#### [PROBLEM TO WORK ON]
In the listing below, find the line with "DeXe dönüşt" and copy every line from there up to and including the line with "Полное созревание плода", exactly and without pictures.

-- -- --

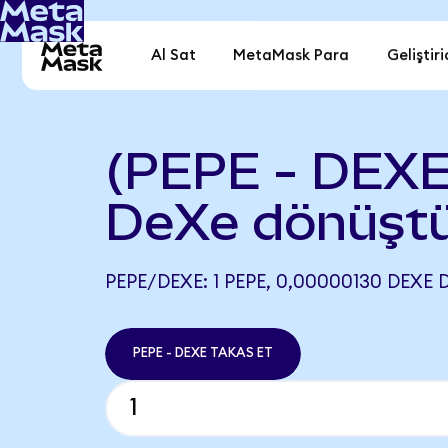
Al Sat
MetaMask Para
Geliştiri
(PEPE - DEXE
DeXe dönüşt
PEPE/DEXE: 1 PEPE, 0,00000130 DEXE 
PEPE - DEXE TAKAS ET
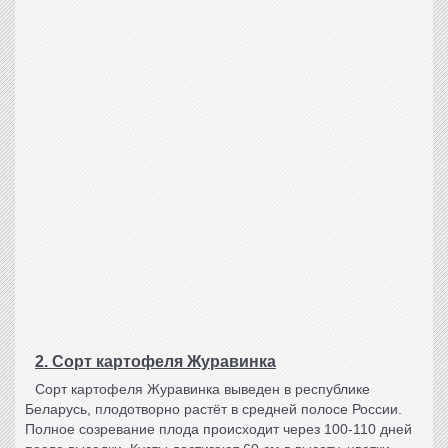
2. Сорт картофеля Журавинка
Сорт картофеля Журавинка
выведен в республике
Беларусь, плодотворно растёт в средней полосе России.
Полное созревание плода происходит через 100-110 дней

-- -- --

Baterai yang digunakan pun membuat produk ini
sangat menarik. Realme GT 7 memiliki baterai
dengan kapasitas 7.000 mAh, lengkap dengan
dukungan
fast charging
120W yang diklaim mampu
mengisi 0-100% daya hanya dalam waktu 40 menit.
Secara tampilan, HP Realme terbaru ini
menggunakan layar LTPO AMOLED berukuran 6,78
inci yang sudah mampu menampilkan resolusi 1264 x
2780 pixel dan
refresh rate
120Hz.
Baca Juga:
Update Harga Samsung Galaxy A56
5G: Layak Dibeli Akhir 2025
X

-- -- --

#### [YOUR RESPONSE]
DeXe dönüşt
PEPE/DEXE: 1 PEPE, 0,00000130 DEXE 
PEPE - DEXE TAKAS ET
2. Сорт картофеля Журавинка
Сорт картофеля Журавинка
выведен в республике
Беларусь, плодотворно растёт в средней полосе России.
Полное созревание плода происходит через 100-110 дней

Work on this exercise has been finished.